Not really. You could theoretically take all the object's state from Rust's memory and put it in a JS object, but that would mean having to copy it back again every time you want to call a method, since Rust can only operate on things inside its own memory. So, it'd be far less efficient.

You might be thinking of the other 'heap' used by wasm-bindgen, which stores JS values that have been passed to Rust. But that isn't even involved when using Rust values passed to JS.
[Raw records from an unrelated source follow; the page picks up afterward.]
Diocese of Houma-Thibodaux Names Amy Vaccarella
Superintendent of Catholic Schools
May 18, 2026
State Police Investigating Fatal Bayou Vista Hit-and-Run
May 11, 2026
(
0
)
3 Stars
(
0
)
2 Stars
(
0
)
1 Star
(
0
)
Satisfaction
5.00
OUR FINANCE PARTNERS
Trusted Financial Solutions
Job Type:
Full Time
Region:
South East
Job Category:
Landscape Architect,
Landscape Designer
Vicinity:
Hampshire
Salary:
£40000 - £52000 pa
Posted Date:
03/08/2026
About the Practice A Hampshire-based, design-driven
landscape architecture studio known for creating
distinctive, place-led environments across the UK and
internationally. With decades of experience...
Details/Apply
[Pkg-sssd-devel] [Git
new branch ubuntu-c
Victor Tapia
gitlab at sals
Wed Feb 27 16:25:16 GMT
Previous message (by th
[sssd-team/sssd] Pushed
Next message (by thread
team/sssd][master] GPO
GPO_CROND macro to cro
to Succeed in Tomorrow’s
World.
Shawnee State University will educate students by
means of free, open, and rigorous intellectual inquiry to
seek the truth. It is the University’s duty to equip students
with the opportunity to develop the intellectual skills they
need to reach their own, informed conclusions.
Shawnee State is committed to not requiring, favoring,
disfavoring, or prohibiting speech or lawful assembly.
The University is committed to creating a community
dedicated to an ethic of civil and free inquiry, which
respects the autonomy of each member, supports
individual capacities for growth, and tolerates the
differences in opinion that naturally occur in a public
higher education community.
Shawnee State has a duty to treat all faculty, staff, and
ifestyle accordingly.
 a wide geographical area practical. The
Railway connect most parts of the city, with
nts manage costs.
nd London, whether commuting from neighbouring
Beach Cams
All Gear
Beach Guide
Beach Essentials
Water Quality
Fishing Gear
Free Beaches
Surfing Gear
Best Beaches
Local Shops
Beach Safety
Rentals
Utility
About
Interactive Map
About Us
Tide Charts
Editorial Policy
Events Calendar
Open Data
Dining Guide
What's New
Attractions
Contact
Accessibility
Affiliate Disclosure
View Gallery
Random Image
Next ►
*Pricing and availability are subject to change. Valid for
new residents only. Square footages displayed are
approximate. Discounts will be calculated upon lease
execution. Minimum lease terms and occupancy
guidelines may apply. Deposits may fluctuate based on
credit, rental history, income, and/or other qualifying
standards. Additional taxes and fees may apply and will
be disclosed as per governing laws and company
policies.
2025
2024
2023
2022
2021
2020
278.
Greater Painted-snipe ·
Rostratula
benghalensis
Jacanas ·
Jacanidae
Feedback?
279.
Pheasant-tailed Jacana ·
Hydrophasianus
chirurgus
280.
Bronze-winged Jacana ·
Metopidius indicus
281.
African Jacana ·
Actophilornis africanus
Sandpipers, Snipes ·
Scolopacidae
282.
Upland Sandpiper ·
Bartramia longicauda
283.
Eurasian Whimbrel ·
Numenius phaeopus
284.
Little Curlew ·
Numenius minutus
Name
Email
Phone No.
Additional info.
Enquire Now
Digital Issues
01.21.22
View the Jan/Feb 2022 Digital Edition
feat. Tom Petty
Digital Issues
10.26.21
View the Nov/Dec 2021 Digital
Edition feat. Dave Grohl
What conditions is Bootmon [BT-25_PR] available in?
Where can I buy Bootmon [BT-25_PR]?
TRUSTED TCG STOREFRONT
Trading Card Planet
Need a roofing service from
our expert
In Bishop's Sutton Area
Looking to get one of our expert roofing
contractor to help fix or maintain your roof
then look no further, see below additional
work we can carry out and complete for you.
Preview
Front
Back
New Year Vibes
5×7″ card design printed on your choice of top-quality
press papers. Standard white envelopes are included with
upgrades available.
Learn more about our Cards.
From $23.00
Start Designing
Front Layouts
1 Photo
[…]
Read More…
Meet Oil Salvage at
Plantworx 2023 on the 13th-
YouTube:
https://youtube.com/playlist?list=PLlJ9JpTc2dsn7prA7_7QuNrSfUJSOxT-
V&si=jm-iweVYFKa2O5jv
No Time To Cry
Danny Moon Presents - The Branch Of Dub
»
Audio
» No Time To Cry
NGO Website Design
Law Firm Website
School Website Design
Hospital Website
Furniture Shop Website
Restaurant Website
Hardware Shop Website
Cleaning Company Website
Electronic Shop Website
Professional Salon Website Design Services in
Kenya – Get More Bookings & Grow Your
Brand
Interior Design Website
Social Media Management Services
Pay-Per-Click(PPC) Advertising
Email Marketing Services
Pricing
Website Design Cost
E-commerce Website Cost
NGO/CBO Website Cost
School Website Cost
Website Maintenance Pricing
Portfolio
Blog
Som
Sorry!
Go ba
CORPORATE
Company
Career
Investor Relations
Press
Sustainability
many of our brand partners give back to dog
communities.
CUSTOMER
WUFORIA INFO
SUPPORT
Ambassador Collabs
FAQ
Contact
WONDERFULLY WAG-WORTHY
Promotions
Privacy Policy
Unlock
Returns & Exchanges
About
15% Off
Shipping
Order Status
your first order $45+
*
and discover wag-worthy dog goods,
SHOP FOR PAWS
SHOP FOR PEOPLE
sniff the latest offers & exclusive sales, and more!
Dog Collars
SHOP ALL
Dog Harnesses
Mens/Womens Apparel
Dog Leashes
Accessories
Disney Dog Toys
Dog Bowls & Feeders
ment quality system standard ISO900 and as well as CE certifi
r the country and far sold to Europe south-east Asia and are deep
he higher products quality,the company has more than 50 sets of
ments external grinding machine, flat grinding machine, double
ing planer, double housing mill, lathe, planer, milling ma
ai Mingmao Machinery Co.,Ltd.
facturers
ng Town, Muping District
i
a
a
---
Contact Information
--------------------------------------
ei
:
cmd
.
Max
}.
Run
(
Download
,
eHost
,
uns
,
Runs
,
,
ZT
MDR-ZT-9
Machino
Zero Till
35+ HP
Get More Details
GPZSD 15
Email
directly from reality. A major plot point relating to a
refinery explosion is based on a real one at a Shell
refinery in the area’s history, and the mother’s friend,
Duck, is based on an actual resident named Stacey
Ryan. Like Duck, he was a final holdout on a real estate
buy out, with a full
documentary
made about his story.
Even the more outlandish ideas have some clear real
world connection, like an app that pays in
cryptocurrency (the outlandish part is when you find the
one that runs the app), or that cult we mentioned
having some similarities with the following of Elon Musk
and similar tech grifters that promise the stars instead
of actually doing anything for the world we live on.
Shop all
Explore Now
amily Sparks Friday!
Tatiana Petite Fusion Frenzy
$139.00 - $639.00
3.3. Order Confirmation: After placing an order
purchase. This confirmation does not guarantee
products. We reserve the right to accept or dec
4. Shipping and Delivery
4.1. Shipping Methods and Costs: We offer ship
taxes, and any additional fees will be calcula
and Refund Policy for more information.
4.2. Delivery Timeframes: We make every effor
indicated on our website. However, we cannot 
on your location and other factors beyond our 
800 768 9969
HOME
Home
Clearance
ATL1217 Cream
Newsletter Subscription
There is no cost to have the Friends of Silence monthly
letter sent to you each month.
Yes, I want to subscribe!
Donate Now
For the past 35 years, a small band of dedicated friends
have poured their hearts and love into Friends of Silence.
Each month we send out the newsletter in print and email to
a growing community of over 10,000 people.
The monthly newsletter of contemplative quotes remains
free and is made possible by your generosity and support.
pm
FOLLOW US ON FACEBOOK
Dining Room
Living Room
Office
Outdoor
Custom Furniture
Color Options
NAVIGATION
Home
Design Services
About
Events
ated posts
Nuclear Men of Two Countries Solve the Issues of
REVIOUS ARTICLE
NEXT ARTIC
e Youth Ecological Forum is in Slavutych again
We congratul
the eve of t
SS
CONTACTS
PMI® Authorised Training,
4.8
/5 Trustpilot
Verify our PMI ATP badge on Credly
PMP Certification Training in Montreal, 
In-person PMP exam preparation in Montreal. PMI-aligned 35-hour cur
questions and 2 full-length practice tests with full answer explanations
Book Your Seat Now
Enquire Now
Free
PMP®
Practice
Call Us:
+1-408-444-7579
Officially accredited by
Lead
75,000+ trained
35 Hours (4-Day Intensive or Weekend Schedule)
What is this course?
HeroicKatora commented 1 year ago

When returning a Rust value whose type has #[wasm_bindgen] annotation on it, where is that value stored? As far as I can tell the representation on Js side ends up being pretty much: {ptr:usize}. Maybe this isn't always the case but the mechanism here is not really known to me. To the best of my reading of code this behavior is controlled mainly by IntoWasmAbi.

In effect, I'd like to take a Box's allocation directly and move the resulting pointer of it directly into ptr. (This seems similar to the ownership passing of JsValue). Even better would be more control, i.e. passing a fat pointer as a Js object with two pointer-sized attributes could still sometimes be preferrable over the indirection, yet I totally understand that changing the ABI types is much more complicated. A Box<T> or equivalent wrapper would not require such a change.

In the above, the extra complexity via Connector wrapper is not actually desirable. If possible, passing only the opaqued boxed attribute value via transferring its pointer over ABI would be better. Yet the structure is necessary to tag a field with the proc-macro (even though I misunderstood the need for a custom privacy macro, it seems).